Scientists solve mystery of how most antimatter in the Milky Way forms

2 Jun 2017

A team of international astrophysicists led by ANU and including UQ astronomer Holger Baumgardt has shown how most of the antimatter in the Milky Way forms.

University of Queensland School of Mathematics and Physics Associate Professor Holger Baumgardt said that antimatter was material composed of the antiparticle partners of ordinary matter.

“When antimatter meets with matter, they quickly annihilate each other to form a burst of energy in the form of gamma-rays,” he said.

“Scientists have known since the early 1970s that the inner parts of the Milky Way galaxy are a strong source of gamma-rays, indicating the existence of antimatter, but there had been no settled view on where the antimatter came from.”

In a new study, published in May 2017, the team of astronomers had shown that the cause was a series of weak supernova explosions over millions of years, each created by the convergence of two white dwarfs which are ultra-compact remnants of stars no more massive than our sun.

"Our research provides new insight into a part of the Milky Way where we find some of the oldest stars in our galaxy," said Roland Dr Crocker, the lead author of the research project from the ANU Research School of Astronomy and Astrophysics.

Dr Crocker said the team had ruled out the supermassive black hole at the centre of the Milky Way and the still-mysterious dark matter as being the sources of the antimatter.

Instead the antimatter came from a system where two white dwarfs form a binary system and collide with each other.
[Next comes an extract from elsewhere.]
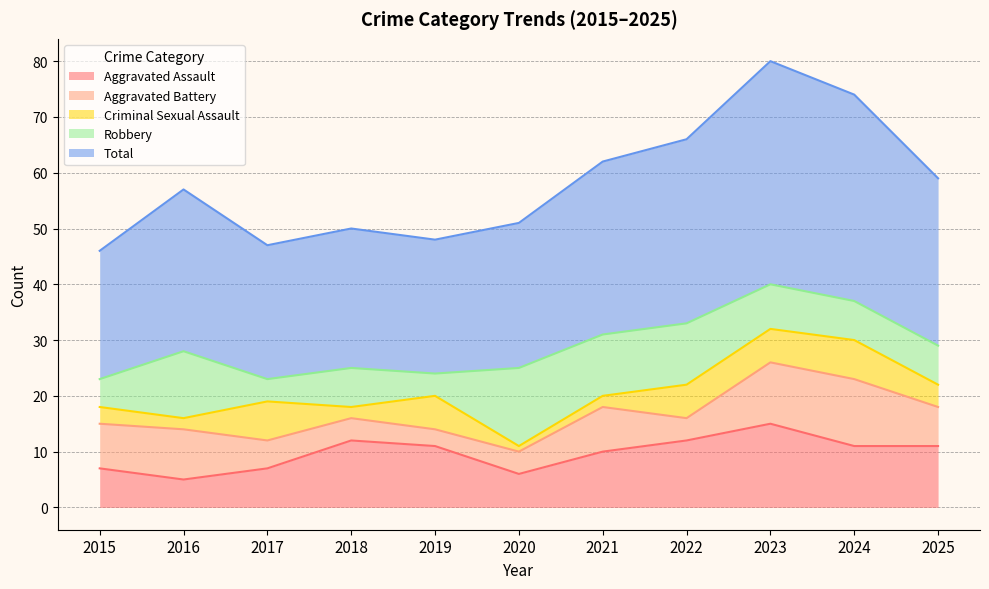

True or false: Total and Robbery intersect in this chart.

False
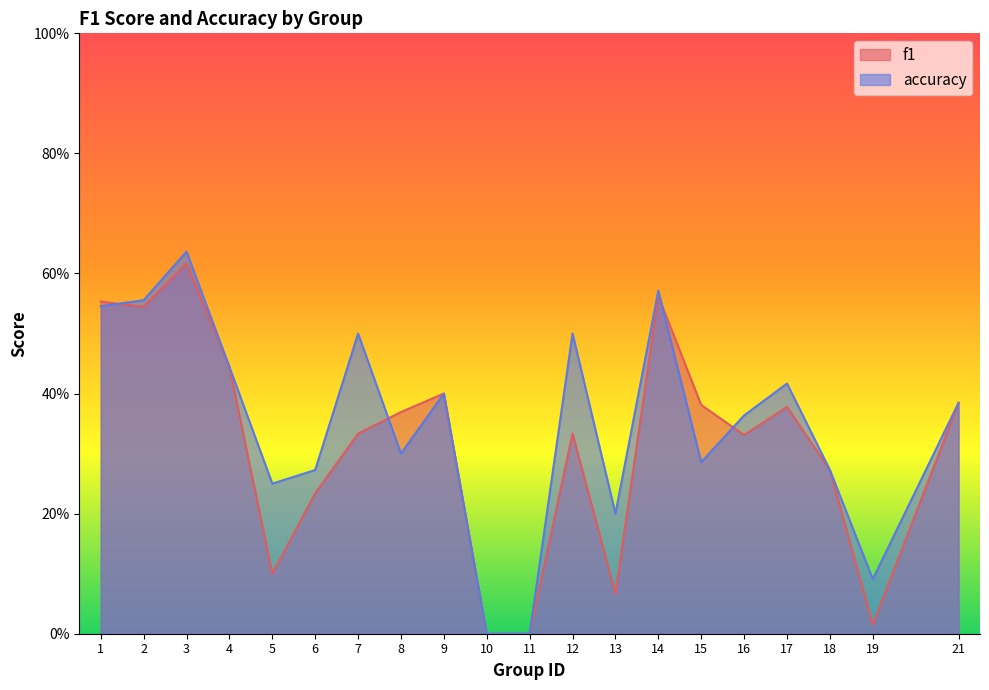

Between 1 and 12, which series saw the biggest shift?

f1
The smaller of the binary stars loses mass to the larger star and ends its life as a helium white dwarf, while the larger star ends as a carbon-oxygen white dwarf.

As the white dwarfs orbit each other, the system loses energy to gravitational waves causing the white dwarfs to spiral closer and closer to each other until the carbon-oxygen white dwarf rips apart the companion star whose helium forms a dense shell covering the bigger star, quickly leading to a thermonuclear supernova that is the source of the antimatter.

The research is published in Nature Astronomy.